I'm not a specialist of this topic, but the basic idea is that this tremendous increase is French specific (if compared to similar European countries like Germany or UK).

It comes from the fact that a high proportion of house heating is electric (around 30 %, and even more in new buildings). Each new building with an electric heating system is prone to be an additional peak load during winter, and they are a lot.

This is summarized by the "thermal sensitivity" of French electricity consumption : there is an increase of +2.3 GW each time the outside air temperature goes down by 1°C. In Germany, it is only +0.5 GW...

And why do French people rely so much on electric heating ? Perhaps because of the price and also the culture of "cheap nuclear electricity". French regulated price for electrical energy is about 0.11 €/kWh for residential customers (including taxes). The regulated price has been frozen for some years by the French government to avoid angering people. Also, the installation cost of electric heaters is lower than of a fuel/gas based central heating system.

However, in my opinion, French electricity price is bound to increase of maybe 30 % in the coming years, partly due to the need to either stop or rebuild nuclear power plants. It is sad that a lot of peoplee who will have to pay this extra cost where trapped in the first place by an artificially low electricity price.

Electricity consumption peaks table

French electricity consumption peaks between June 2000 and February 2012 (demand records computed with 15 minutes averages)
DatePower (GW)WeekdayHour

RTE éco2mix tools

RTE, the French Transmission system operator (TSO) launched in November 2010 the éco2mix web application where real-time updated data about the French electricity market (national consumption + detailed production) was made publicly available. Their Flash application displays this information nicely, but the raw data is also available for download, which is far more interesting...

I've started writing simple tools (Python-based) to download this data set and then process it. As of now, these tools are openly available on a GitHub repository. Various custom plotting functions should follow.

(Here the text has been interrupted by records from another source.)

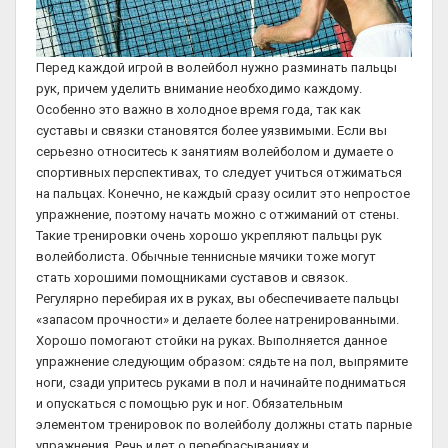
Перед каждой игрой в волейбол нужно разминать пальцы
рук, причем уделить внимание необходимо каждому.
Особенно это важно в холодное время года, так как
суставы и связки становятся более уязвимыми. Если вы
серьезно относитесь к занятиям волейболом и думаете о
спортивных перспективах, то следует учиться отжиматься
на пальцах. Конечно, не каждый сразу осилит это непростое
упражнение, поэтому начать можно с отжиманий от стены.
Такие тренировки очень хорошо укрепляют пальцы рук
волейболиста. Обычные теннисные мячики тоже могут
стать хорошими помощниками суставов и связок.
Регулярно перебирая их в руках, вы обеспечиваете пальцы
«запасом прочности» и делаете более натренированными.
Хорошо помогают стойки на руках. Выполняется данное
упражнение следующим образом: сядьте на пол, выпрямите
ноги, сзади упритесь руками в пол и начинайте подниматься
и опускаться с помощью рук и ног. Обязательным
элементом тренировок по волейболу должны стать парные
упражнения. Речь идет о перебрасываниях и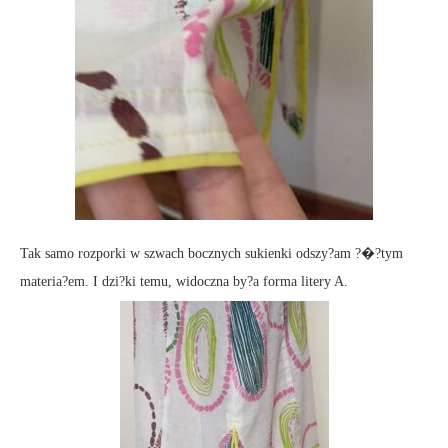
Tak samo rozporki w szwach bocznych sukienki odszy?am ?�?tym
materia?em. I dzi?ki temu, widoczna by?a forma litery A.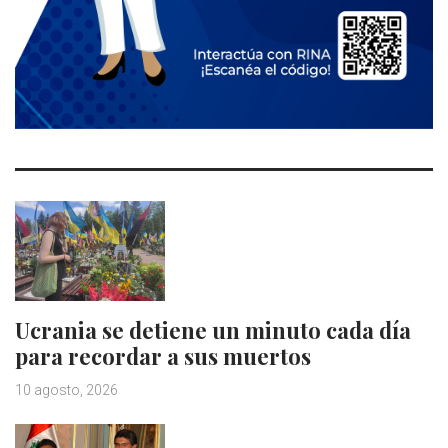
Ucrania se detiene un minuto cada día
para recordar a sus muertos
10 agosto, 2026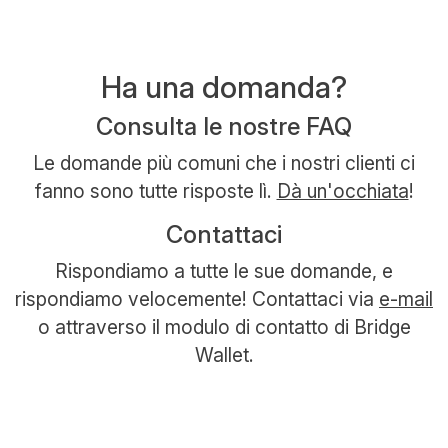
Ha una domanda?
Consulta le nostre FAQ
Le domande più comuni che i nostri clienti ci
fanno sono tutte risposte lì.
Dà un'occhiata
!
Contattaci
Rispondiamo a tutte le sue domande, e
rispondiamo velocemente! Contattaci via
e-mail
o attraverso il modulo di contatto di Bridge
Wallet.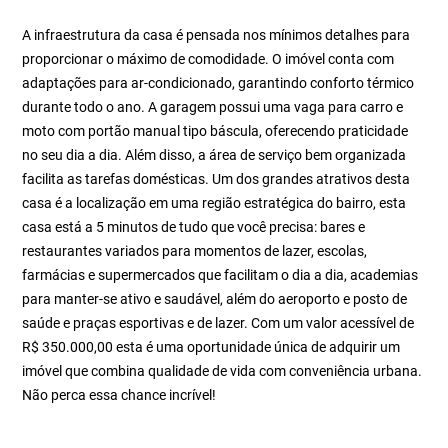
A infraestrutura da casa é pensada nos mínimos detalhes para
proporcionar o máximo de comodidade. O imóvel conta com
adaptações para ar-condicionado, garantindo conforto térmico
durante todo o ano. A garagem possui uma vaga para carro e
moto com portão manual tipo báscula, oferecendo praticidade
no seu dia a dia. Além disso, a área de serviço bem organizada
facilita as tarefas domésticas. Um dos grandes atrativos desta
casa é a localização em uma região estratégica do bairro, esta
casa está a 5 minutos de tudo que você precisa: bares e
restaurantes variados para momentos de lazer, escolas,
farmácias e supermercados que facilitam o dia a dia, academias
para manter-se ativo e saudável, além do aeroporto e posto de
saúde e praças esportivas e de lazer. Com um valor acessível de
R$ 350.000,00 esta é uma oportunidade única de adquirir um
imóvel que combina qualidade de vida com conveniência urbana.
Não perca essa chance incrível!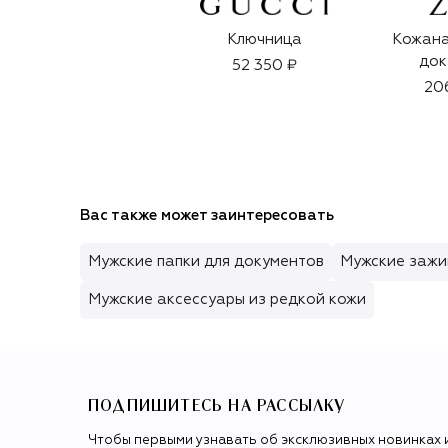
Ключница
Кожана
док
52 350 ₽
20
Вас также может заинтересовать
Мужские папки для документов
Мужские зажи
Мужские аксессуары из редкой кожи
ПОДПИШИТЕСЬ НА РАССЫЛКУ
Чтобы первыми узнавать об эксклюзивных новинках 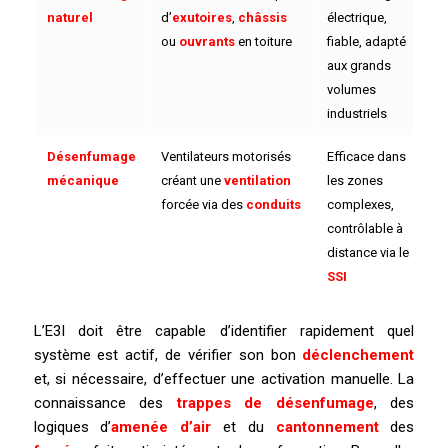
naturel
d’
exutoires
,
châssis
électrique,
ou
ouvrants
en toiture
fiable, adapté
aux grands
volumes
industriels
Désenfumage
Ventilateurs motorisés
Efficace dans
mécanique
créant une
ventilation
les zones
forcée via des
conduits
complexes,
contrôlable à
distance via le
SSI
L’E3I doit être capable d’identifier rapidement quel
système est actif, de vérifier son bon
déclenchement
et, si nécessaire, d’effectuer une activation manuelle. La
connaissance des
trappes de désenfumage
, des
logiques d’
amenée d’air
et du
cantonnement
des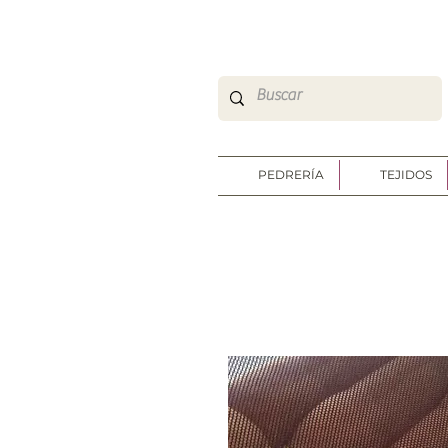
So Sweet Complementos Shop Online
http://www.sosweetshoponline.com
PEDRERÍA
TEJIDOS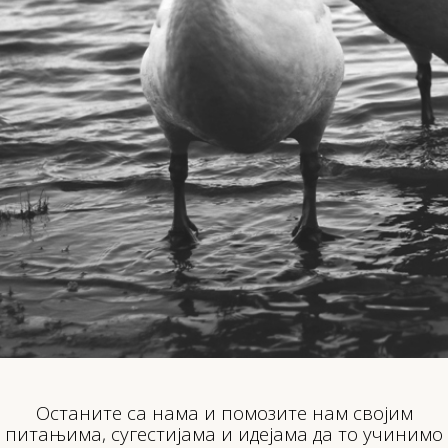
Oстаните са нама и помозите нам својим
питањима, сугестијама и идејама да то учинимо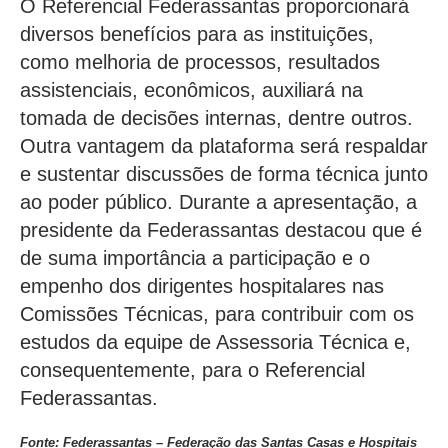
O Referencial Federassantas proporcionará
diversos benefícios para as instituições,
como melhoria de processos, resultados
assistenciais, econômicos, auxiliará na
tomada de decisões internas, dentre outros.
Outra vantagem da plataforma será respaldar
e sustentar discussões de forma técnica junto
ao poder público. Durante a apresentação, a
presidente da Federassantas destacou que é
de suma importância a participação e o
empenho dos dirigentes hospitalares nas
Comissões Técnicas, para contribuir com os
estudos da equipe de Assessoria Técnica e,
consequentemente, para o Referencial
Federassantas.
Fonte: Federassantas – Federação das Santas Casas e Hospitais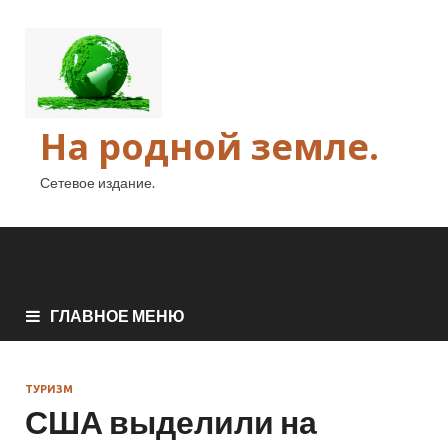
На родной земле.
Сетевое издание.
ГЛАВНОЕ МЕНЮ
ТУРИЗМ
США выделили на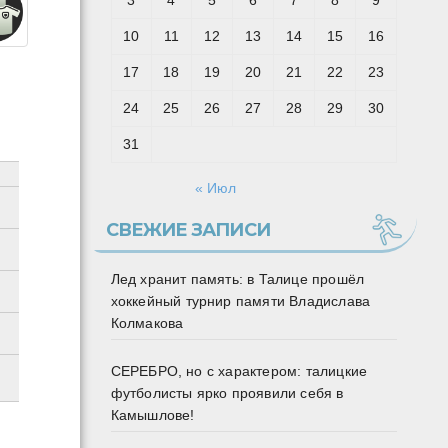
3
4
5
6
7
8
9
10
11
12
13
14
15
16
17
18
19
20
21
22
23
24
25
26
27
28
29
30
31
« Июл
СВЕЖИЕ ЗАПИСИ
Лед хранит память: в Талице прошёл
хоккейный турнир памяти Владислава
Колмакова
СЕРЕБРО, но с характером: талицкие
футболисты ярко проявили себя в
Камышлове!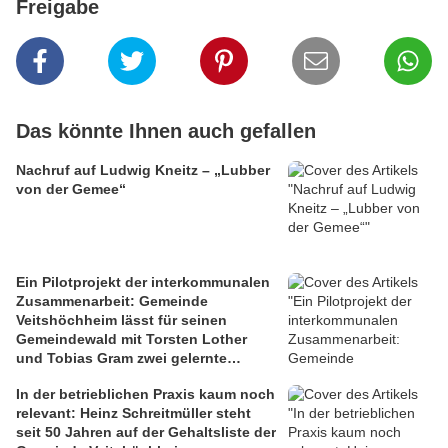
Freigabe
Das könnte Ihnen auch gefallen
Nachruf auf Ludwig Kneitz – „Lubber
von der Gemee“
Ein Pilotprojekt der interkommunalen
Zusammenarbeit: Gemeinde
Veitshöchheim lässt für seinen
Gemeindewald mit Torsten Lother
und Tobias Gram zwei gelernte
Schreiner als Quereinsteiger zu
In der betrieblichen Praxis kaum noch
Forstwirten durch den Zellinger
relevant: Heinz Schreitmüller steht
Gemeindeförster ausbilden
seit 50 Jahren auf der Gehaltsliste der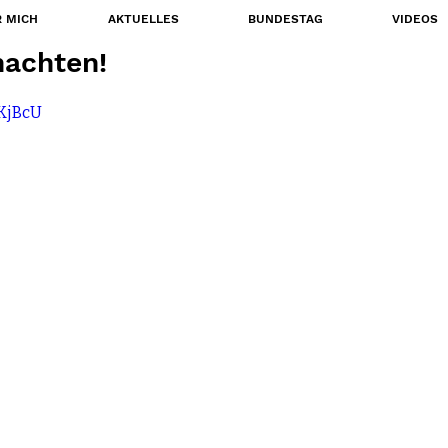
 MICH
AKTUELLES
BUNDESTAG
VIDEOS
nachten!
lKjBcU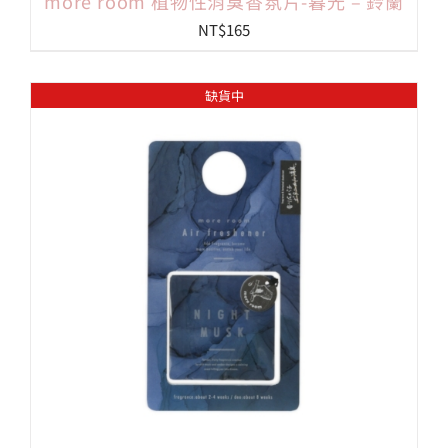
more room 植物性消臭香氛片-暮光 – 鈴蘭
NT$
165
缺貨中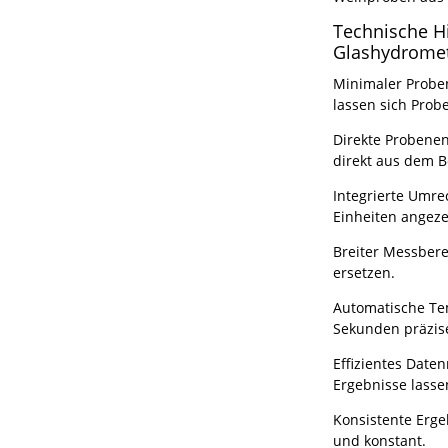
Technische H
Glashydrome
Minimaler Probe
lassen sich Prob
Direkte Probene
direkt aus dem B
Integrierte Umre
Einheiten angeze
Breiter Messbere
ersetzen.
Automatische Te
Sekunden präzise
Effizientes Dat
Ergebnisse lasse
Konsistente Erge
und konstant.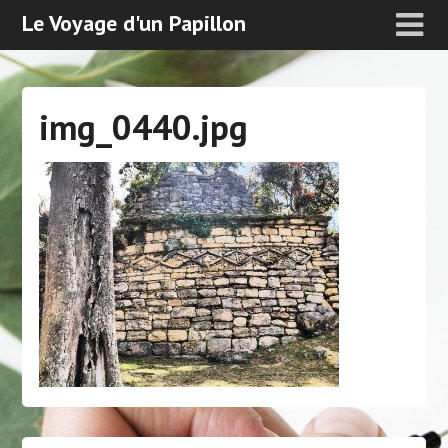
Le Voyage d'un Papillon
img_0440.jpg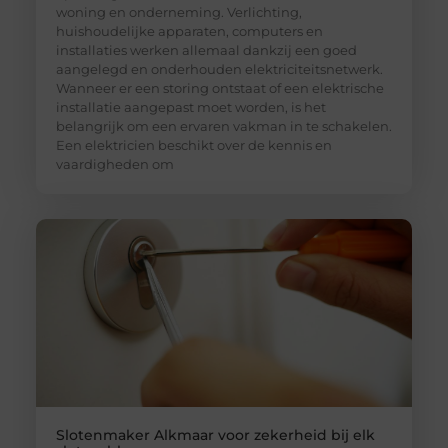
woning en onderneming. Verlichting,
huishoudelijke apparaten, computers en
installaties werken allemaal dankzij een goed
aangelegd en onderhouden elektriciteitsnetwerk.
Wanneer er een storing ontstaat of een elektrische
installatie aangepast moet worden, is het
belangrijk om een ervaren vakman in te schakelen.
Een elektricien beschikt over de kennis en
vaardigheden om
Slotenmaker Alkmaar voor zekerheid bij elk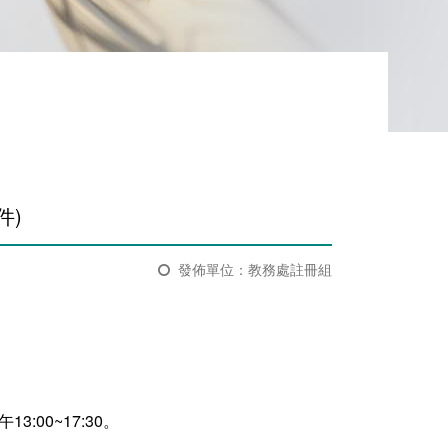
)​
發佈單位：教務處註冊組
:00~17:30。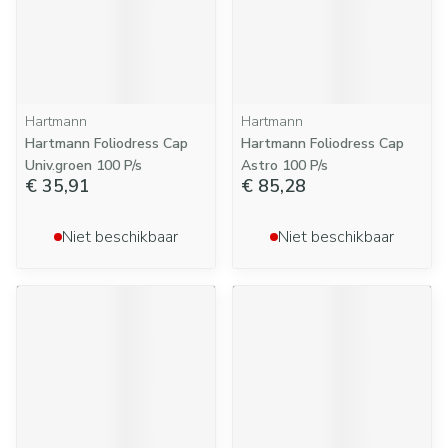
Hartmann
Hartmann
Hartmann Foliodress Cap
Hartmann Foliodress Cap
Univ.groen 100 P/s
Astro 100 P/s
€ 35,91
€ 85,28
Niet beschikbaar
Niet beschikbaar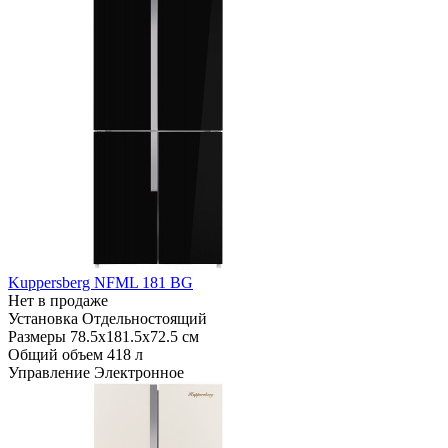
Kuppersberg NFML 181 BG
Нет в продаже
Установка
Отдельностоящий
Размеры
78.5х181.5х72.5 см
Общий объем
418 л
Управление
Электронное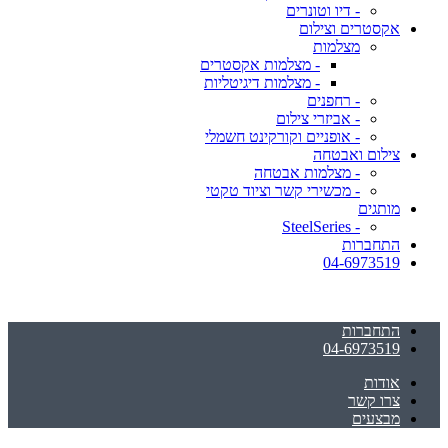
- דיו וטונרים
אקסטרים וצילום
מצלמות
- מצלמות אקסטרים
- מצלמות דיגיטליות
- רחפנים
- אביזרי צילום
- אופניים וקורקינט חשמלי
צילום ואבטחה
- מצלמות אבטחה
- מכשירי קשר וציוד טקטי
מותגים
- SteelSeries
התחברות
04-6973519
התחברות
04-6973519
אודות
צרו קשר
מבצעים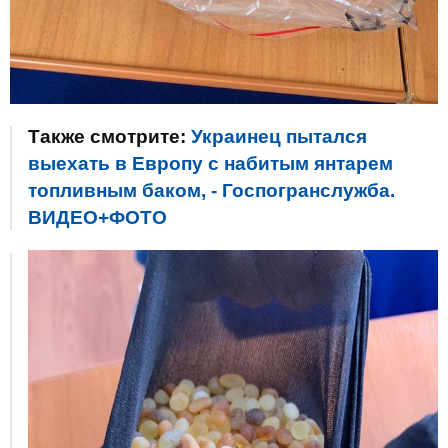
Также смотрите:
Украинец пытался
выехать в Европу с набитым янтарем
топливным баком, - Госпогранслужба.
ВИДЕО+ФОТО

Interestingly enough, the éco2mix website proposes data only up to one month prior the current date. However, it appeared that the underlying data server can serve daily files as early as year 1900 ! Only those files are quite empty... 😉

The real daily data files are available starting June 26th 2000, but those only contain the national electricity consumption, along with the D-1 consumption forecast. The detailed electricity production data (Nuclear, Hydro, Wind, ...) has been only available since about 2010, that is when the éco2mix application was launched.